Jackson, que aún fallecido sigue generando riqueza para las empresas que explotan su música, nunca fue procesado y culpado en vida, aun cuando existieron numerosas causas e investigaciones sobre los temas señalados, sembrando así el manto de la duda en sus conductas. Con el estreno de la película, ya han surgido teorías a favor y en contra, alimentando la banalización de estos temas en un espacio público que, para Reed, parece ser el único campo de batalla legítimo y digno de disputarse. Así, el motivo relevante en un documental de estas características termina siendo, curiosamente, una reflexión sobre la condición humana, precisamente por las decisiones estéticas por las que opta el director, que develan de manera precisa de entender el drama de las comunidades contemporáneas: sin espectáculo, no es legítimo. Mucho más cercano al lenguaje televisivo que al cine político, los elementos gráficos e ilustrativos se convierten en exposición morbosa, cuya apariencia de objetividad es permeada habitualmente por la disposición de los recursos señalados.

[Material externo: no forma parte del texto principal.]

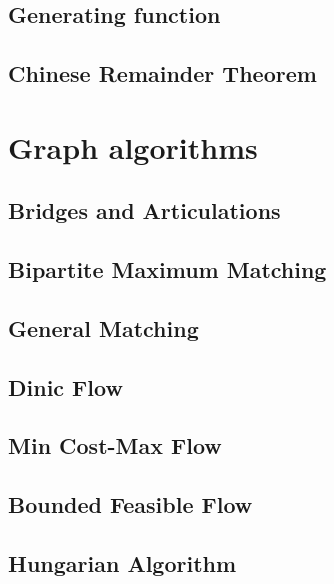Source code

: \subsection{Generating function}
\raggedbottom
\hrulefill
\subsection{Chinese Remainder Theorem}
\raggedbottom
\hrulefill

\section{Graph algorithms}
\subsection{Bridges and Articulations}
\raggedbottom
\hrulefill
\subsection{Bipartite Maximum Matching}
\raggedbottom
\hrulefill
\subsection{General Matching}
\raggedbottom
\hrulefill
\subsection{Dinic Flow}
\raggedbottom
\hrulefill
\subsection{Min Cost-Max Flow}
\raggedbottom
\hrulefill
\subsection{Bounded Feasible Flow}
\raggedbottom
\hrulefill
\subsection{Hungarian Algorithm}
\raggedbottom
\hrulefill
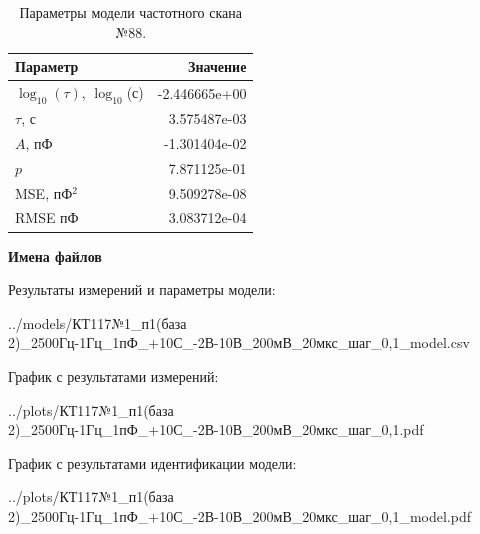 \begin{table}[!ht]
    \centering
    \caption{Параметры модели частотного скана №88.}
    \begin{tabular}{|l|r|}
        \hline
        Параметр                                       & Значение                  \\ \hline
        $\log_{10}(\tau)$, $\log_{10}$(с)              & -2.446665e+00             \\ \hline
        $\tau$, с                                      & 3.575487e-03              \\ \hline
        $A$, пФ                                        & -1.301404e-02             \\ \hline
        $p$                                            & 7.871125e-01              \\ \hline
        MSE, пФ$^2$                                    & 9.509278e-08              \\ \hline
        RMSE пФ                                        & 3.083712e-04              \\ \hline
    \end{tabular}
    \label{table:frequency_scan_model_88}
\end{table}

\textbf{Имена файлов}

Результаты измерений и параметры модели:

\scriptsize../models/КТ117№1\_п1(база 2)\_2500Гц-1Гц\_1пФ\_+10С\_-2В-10В\_200мВ\_20мкс\_шаг\_0,1\_model.csv
\normalsize

График с результатами измерений:

\scriptsize../plots/КТ117№1\_п1(база 2)\_2500Гц-1Гц\_1пФ\_+10С\_-2В-10В\_200мВ\_20мкс\_шаг\_0,1.pdf
\normalsize

График с результатами идентификации модели:

\scriptsize../plots/КТ117№1\_п1(база 2)\_2500Гц-1Гц\_1пФ\_+10С\_-2В-10В\_200мВ\_20мкс\_шаг\_0,1\_model.pdf
\normalsize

La literalidad con la que opera el documental termina por anular las posibilidades del lenguaje cinematográfico, y desecha la oportunidad de crear una película que, desde el mismo interior de la industria, denuncie a la propia industria musical, a la justicia norteamericana o al capitalismo desbordado. Lejos de la sensibilidad que poseen brillantes documentales testimoniales, como Shoah (Claude Lanzmann, 1985) o nuestro cercano No es hora de llorar (Pedro Chaskel y Luis Alberto Sanz, 1971), Leaving Neverland opta por el sentido contrario a la fidelización, convirtiéndose en una película extremadamente débil desde el punto de vista cinematográfico, pero con el valor de ser un interesante documento sociológico sobre la “era del vacío”, y que independiente del realismo o las rupturas que pueda interponer, abordar las perspectivas de una comunidad hundida en sus propias miserias.

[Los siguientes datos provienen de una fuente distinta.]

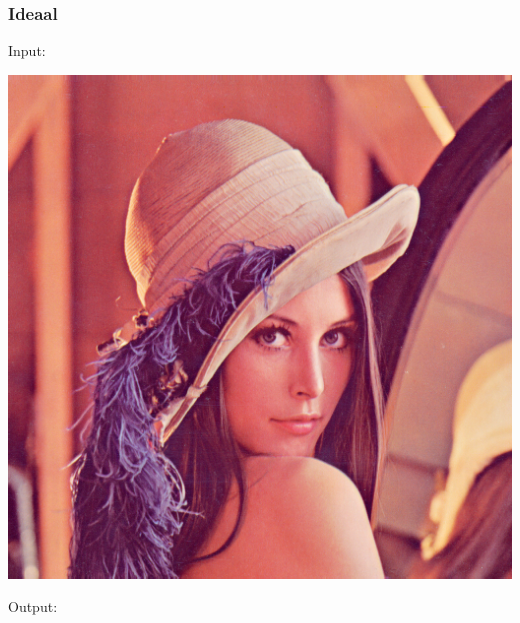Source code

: \documentclass{beamer}
\begin{document}
\begin{frame}
  \frametitle{Ideaal}

  \centering

  Input:

  \includegraphics[scale=.1]{../target.png}

  Output:


\end{frame}
\end{document}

Las mega empresas que se encuentran detrás de la producción de esta película, tales como HBO y Channel 4, recogerán igualmente las ganancias de una obra que está más cerca de ser un producto comercial que una obra cinematográfica per se. Es aún más cuestionable que bajo la apariencia de la denuncia a la pedofilia, se emplee este tema para generar un “post- star system”, en el cual se consume morbo, polémica, miseria y decadencia humana, resultando tendencioso que la verosimilitud de los heridos esté puesta al servicio de la usura propia del modelo industrial norteamericano. Leaving Neverland resulta así una película limitada, que difícilmente cumple el propósito político de denunciar, pero que veladamente se transforma en una obra rescatable desde el punto de vista del análisis cultural de la sociedad norteamericana, en el cual la construcción de figuras de poder establecidos desde la imagen abre una serie de perspectivas que resultan más interesantes para reflexionar.